More GH...First Powder and Patch, an early work set in the era of Louis XV. It's about an ernest if slightly bossy young gentleman living in the country with no love for town polish. The girl he loves, as well as his father, contrive to get him to go and become polished, which he resentfully does. He goes to Paris with his uncle and sets about to learn all that there is to learn, and becomes quite good at it all. He comes back to England to claim his lady, though it doesn't go so smoothly. I rather enjoyed this book despite the large amount of French in it (and I thought These Old Shades was bad!) until the last bit.
The speech by the girl's aunt about how women have no reason and that men should naturally be master over them because they have what women lack, no matter what the intention of the author or the character, was grating to no end. Then the girl acts...like a ninny! She had no redeeming qualities! She raged then flailed then did some big time FAIL FAIL FAIL, and had to be saved by the guy. UGH.

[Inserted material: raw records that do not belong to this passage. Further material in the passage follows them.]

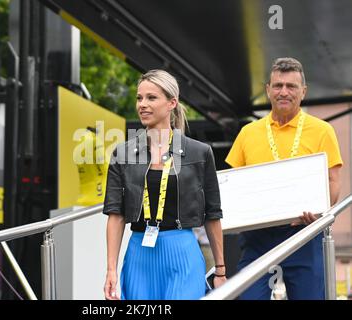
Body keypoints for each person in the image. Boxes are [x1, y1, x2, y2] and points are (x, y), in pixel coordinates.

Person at [226, 57, 343, 300]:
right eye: (278, 85)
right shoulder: (248, 132)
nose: (284, 92)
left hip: (304, 234)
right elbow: (233, 185)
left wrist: (320, 213)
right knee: (248, 297)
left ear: (303, 91)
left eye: (291, 86)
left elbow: (333, 180)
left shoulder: (322, 130)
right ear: (268, 90)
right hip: (257, 238)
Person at [103, 69, 226, 300]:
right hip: (139, 254)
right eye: (139, 98)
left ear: (172, 103)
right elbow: (115, 214)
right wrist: (111, 269)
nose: (142, 104)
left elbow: (212, 213)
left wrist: (220, 269)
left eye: (151, 98)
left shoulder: (199, 152)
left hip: (182, 251)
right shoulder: (123, 153)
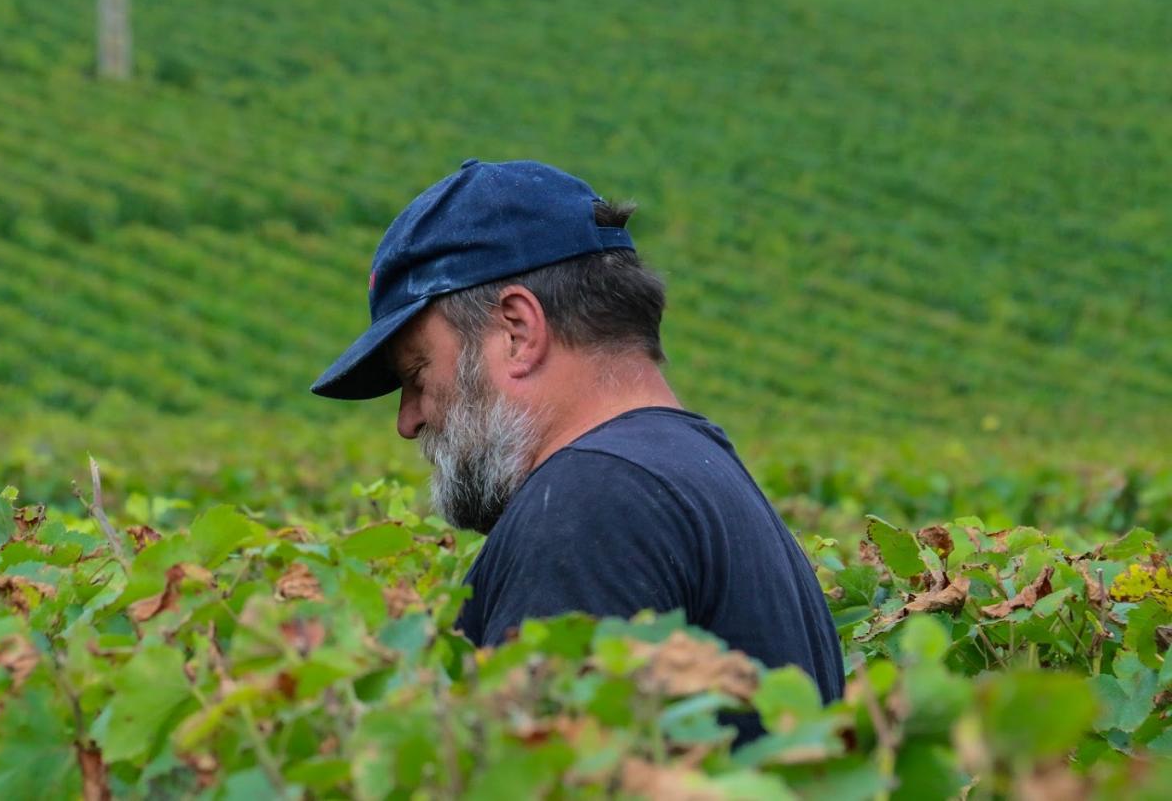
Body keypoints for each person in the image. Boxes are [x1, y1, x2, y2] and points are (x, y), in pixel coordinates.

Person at [310, 158, 844, 743]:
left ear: (517, 331)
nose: (409, 420)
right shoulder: (693, 472)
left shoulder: (590, 503)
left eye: (417, 372)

I also read the short story collection Pistols for Two. I didn't expect to really love it, as I have no great love for short stories, but a couple of the stories were pretty good. "Bath Miss," about the guy who picks up the granddaughter of an old friend of his mother's from her school in Bath and gets into some adventures thanks to the innocent girl was rather adorable. So was "Full Moon," which was about a girl who tries to run away and elope because she thinks her father will make her marry an old fogey but instead is rescued by the very man she's running away from. I laughed at the end, where the guy basically has to cover up for her escape by being really daft and makes the father think he's totally nuts!

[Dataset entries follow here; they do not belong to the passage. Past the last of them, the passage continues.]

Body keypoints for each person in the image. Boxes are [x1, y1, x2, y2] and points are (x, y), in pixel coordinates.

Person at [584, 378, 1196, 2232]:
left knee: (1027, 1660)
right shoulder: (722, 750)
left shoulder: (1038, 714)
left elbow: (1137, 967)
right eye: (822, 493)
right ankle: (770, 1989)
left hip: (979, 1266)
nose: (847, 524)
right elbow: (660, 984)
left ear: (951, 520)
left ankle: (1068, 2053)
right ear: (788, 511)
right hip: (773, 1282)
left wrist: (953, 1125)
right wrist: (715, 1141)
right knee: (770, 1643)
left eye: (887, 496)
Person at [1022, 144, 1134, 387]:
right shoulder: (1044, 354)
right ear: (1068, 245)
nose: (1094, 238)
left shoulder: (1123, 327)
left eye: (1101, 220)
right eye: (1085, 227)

I heard a delightful interview by the author of an article called Jefferson's Moose in the February Scientific American on the SA podcast, check it out
here. It's about a famous French naturalist who comes up with the completely crazy theory of American biological degeneracy which becomes something of an obsession with Thomas Jefferson and other founding fathers, as well as later American naturalists, to disprove. James Madison assists him in collecting data, so he writes letters to him about such things as the measurements of weasel's sexual organs (with charts!). I want to read the article now, as well as the book the author of the article wrote about on the subject.